Hermanos y hermanas, hoy nosotros, nos reconocemos mellizos de Tomás, necesitados de que
el Señor se muestre con nosotros paciente y misericordioso para realizar el
camino que nos conduzca de la incredulidad a la fe plena en su Resurrección.
Nos encontramos inmersos en un mundo totalmente opuesto a la comunidad descrita
en la primera lectura y a la actitud de Jesús para con sus discípulos y para
con Tomás. Vivimos en una sociedad que ha olvidado el sentido de la
misericordia, del compartir, de la solidaridad. Que no le importa gastar y
malgastar, despilfarrar en cosas superfluas mientras millones de seres humanos
vegetan en la miseria y se mueren lentamente de desnutrición y de hambre.
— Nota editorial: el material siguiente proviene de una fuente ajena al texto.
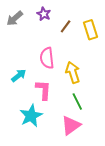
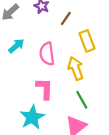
yellow rectangle: (90, 30) -> (87, 41), moved
cyan arrow: (19, 76) -> (16, 46), moved

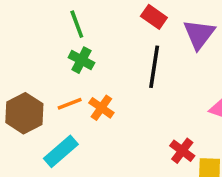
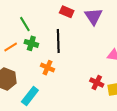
black line: (154, 67) -> (58, 41), moved
orange line: (70, 104) -> (11, 47), moved

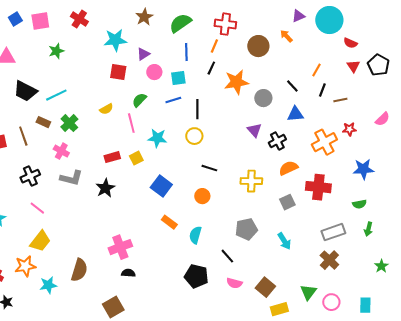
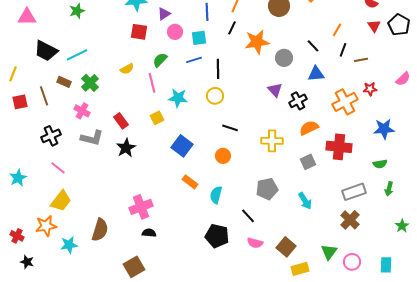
red rectangle: (112, 157) -> (121, 121), moved, turned 70

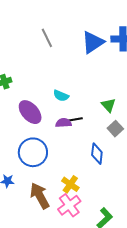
El Papa Francisco no se cansa de denunciar la
civilización del descarte y de la indiferencia que no le importa matar a
inocentes, deshacerse de los ancianos, utilizar a los jóvenes como carne de
cañon para el comercio sexual, la droga y el libertinaje.
Por
eso el Papa ha sentido la necesidad de proclamar un año jubilar de la
misericordia para el cual la fiesta de este año nos ha de servir de
introducción y de preludio. La Pascua de Cristo es un camino de vida que se
quiere abrir paso también en nuestras vidas, en nuestras familias, en nuestros
negocios, en nuestras distracciones y en nuestra sociedad. Necesitamos caminar
hacia una civilización de la misericordia y de la humanidad. Son muchas las
tentaciones que nos avasallan y los obstáculos que se interponen en nuestro
camino pero Cristo abrió definitivamente el camino hacia la vida.
Como
Tomás nuestro mellizo podemos pensar que eso de la Resurrección es imposible y
que estamos irremisiblemente abocados a la muerte. De nuestra capacidad de
creer firmemente en la Resurrección depende la fuerza con la cual nos
sentiremos enviados para llevar a nuestros ambientes, a nuestro país y a
nuestro mundo un nuevo soplo de aliento y de esperanza.
Necesitamos,
con el Espíritu de Cristo, insuflar un nuevo aliento que reavive la esperanza
de todos nuestros hermanos. No podemos seguir alimentando un pesimismo inútil
que destruye de raíz todo dinamismo de renovación. Pero ¿cómo mirar al futuro
cuando parece que no hay futuro? Sólo desde la confianza en el Dios que ha
resucitado a Jesús. Nada ni nadie podrá de ahora en adelante bloquear la acción
misericordiosa y salvadora de Jesús resucitado. Alineemos con él, inscribámonos
entre sus creyentes y seguidores dispuestos a hacer todo lo que esté a nuestro
alcance para difundir su mensaje de vida y de esperanza. Digamos con los labios
y con la vida: “Señor mío y Dios mío”.